Are some teams more capable of not getting their shots blocked? If so then then those teams would likely finish better than the league average. One little problem with this theory is that RSL gets it shots blocked more often than the league average. Plus, in 2013, blocked shot percentages from the first half of the season had a (statistically insignificant) negative correlation to blocked shots in the second half of the season, suggesting strongly that blocked shots are more influenced by randomness and the defense, rather than by the offense which is taking the shots.

Maybe some teams get easier looks by forcing rebounds and following them up efficiently. Indeed, in 2013 RSL led the league in “rebound goals scored” with nine, where a rebounded shot is one that occurs within five seconds of the previous shot. That beat their expected goals on those particular shots by 5.6 goals. However, earning rebounds does not appear to be much of a skill, and neither does finishing them. The correlation between first-half and second-half rebound chances was a meager–and statistically insignificant–0.13, while the added value of a “rebound variable” to the expected goals model was virtually unnoticeable. RSL could be the best team at tucking away rebounds, but that’s not a repeatable league-wide skill. And much of that 5.6-goal advantage is explained by the fact that RSL places the ball well, regardless of whether or not the shot came off a rebound.

Jared did some research for us showing that teams that get an extremely high number of shots within a game are less likely to score on each shot. It probably has something to do with going for quantity rather than quality, and possibly playing from behind and having to fire away against a packed box. While that applies within a game, it does not seem to apply over the course of a season. Between 2011 and 2013, the correlation between a teams attempts per game and finishing rate per attempt was virtually zero.

If RSL spends a lot of time in the lead and very little time playing from behind–true for many winning teams–then its chances may come more often against stretched defenses. RSL spent the fourth most minutes in 2013 with the lead, and the fifth fewest minutes playing from behind. In 2013, there was a 0.47 correlation between teams’ abilities to outperform Expected Goals and the ratio of time they spent in positive versus negative gamestates.

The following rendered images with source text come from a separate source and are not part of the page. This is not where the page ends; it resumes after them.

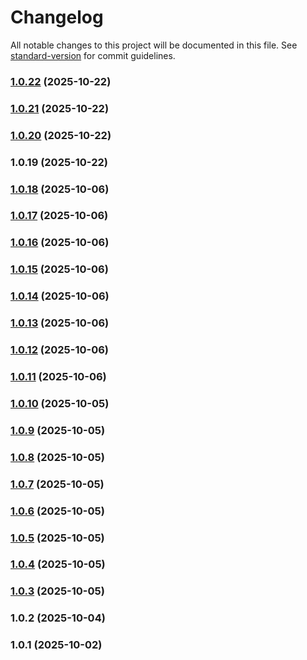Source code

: # Changelog

All notable changes to this project will be documented in this file. See [standard-version](https://github.com/conventional-changelog/standard-version) for commit guidelines.

### [1.0.22](https://github.com/oven-one/memory/compare/v1.0.21...v1.0.22) (2025-10-22)

### [1.0.21](https://github.com/oven-one/memory/compare/v1.0.20...v1.0.21) (2025-10-22)

### [1.0.20](https://github.com/oven-one/memory/compare/v1.0.19...v1.0.20) (2025-10-22)

### 1.0.19 (2025-10-22)

### [1.0.18](https://github.com/oven-one/memory/compare/v1.0.17...v1.0.18) (2025-10-06)

### [1.0.17](https://github.com/oven-one/memory/compare/v1.0.16...v1.0.17) (2025-10-06)

### [1.0.16](https://github.com/oven-one/memory/compare/v1.0.15...v1.0.16) (2025-10-06)

### [1.0.15](https://github.com/oven-one/memory/compare/v1.0.14...v1.0.15) (2025-10-06)

### [1.0.14](https://github.com/oven-one/memory/compare/v1.0.13...v1.0.14) (2025-10-06)

### [1.0.13](https://github.com/oven-one/memory/compare/v1.0.12...v1.0.13) (2025-10-06)

### [1.0.12](https://github.com/oven-one/memory/compare/v1.0.11...v1.0.12) (2025-10-06)

### [1.0.11](https://github.com/oven-one/memory/compare/v1.0.10...v1.0.11) (2025-10-06)

### [1.0.10](https://github.com/oven-one/memory/compare/v1.0.9...v1.0.10) (2025-10-05)

### [1.0.9](https://github.com/oven-one/memory/compare/v1.0.8...v1.0.9) (2025-10-05)

### [1.0.8](https://github.com/oven-one/memory/compare/v1.0.7...v1.0.8) (2025-10-05)

### [1.0.7](https://github.com/oven-one/memory/compare/v1.0.6...v1.0.7) (2025-10-05)

### [1.0.6](https://github.com/oven-one/memory/compare/v1.0.5...v1.0.6) (2025-10-05)

### [1.0.5](https://github.com/oven-one/memory/compare/v1.0.4...v1.0.5) (2025-10-05)

### [1.0.4](https://github.com/oven-one/memory/compare/v1.0.3...v1.0.4) (2025-10-05)

### [1.0.3](https://github.com/oven-one/memory/compare/v1.0.2...v1.0.3) (2025-10-05)

### 1.0.2 (2025-10-04)

### 1.0.1 (2025-10-02)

If RSL’s boost in scoring comes mostly from those times when they are in the lead, that would be bad news since their Expected Goals data in even gamestates was not impressive then, and is not impressive now. But if the difference comes more from shot placement, then the team could retain some of its goal-scoring prowess. 8.3 goals of that 12-goal discrepancy I’m trying to explain in 2013 came during even gamestates, when perhaps their ability to place shots helped them to beat the expectations. But the other 4-ish additional goals likely came from spending increased time in positive gamestates. It is my guess that RSL won’t be able to outperform their even gamestate expectation by nearly as much this season, but at this point, I wouldn’t put it past them either.

We come to the unsatisfying conclusion that we still don’t know exactly why RSL is beating the model. Maybe the players are more skilled, maybe the attack leaves defenses out of position, maybe it spent more time in positive gamestates than it “should have.” And maybe RSL just gets a bunch of shots from the closest edge of each zone. Better data sets will hopefully sort this out someday.

*This doesn’t necessarily suggest that assisted shots have no advantage. It could be that assisted shots are more commonly taken by less-skilled finishers, and that unassisted shots are taken by the most-skilled finishers. However, even if that is true, it wouldn’t explain why RSL is finishing better than expected, which is the point of this article.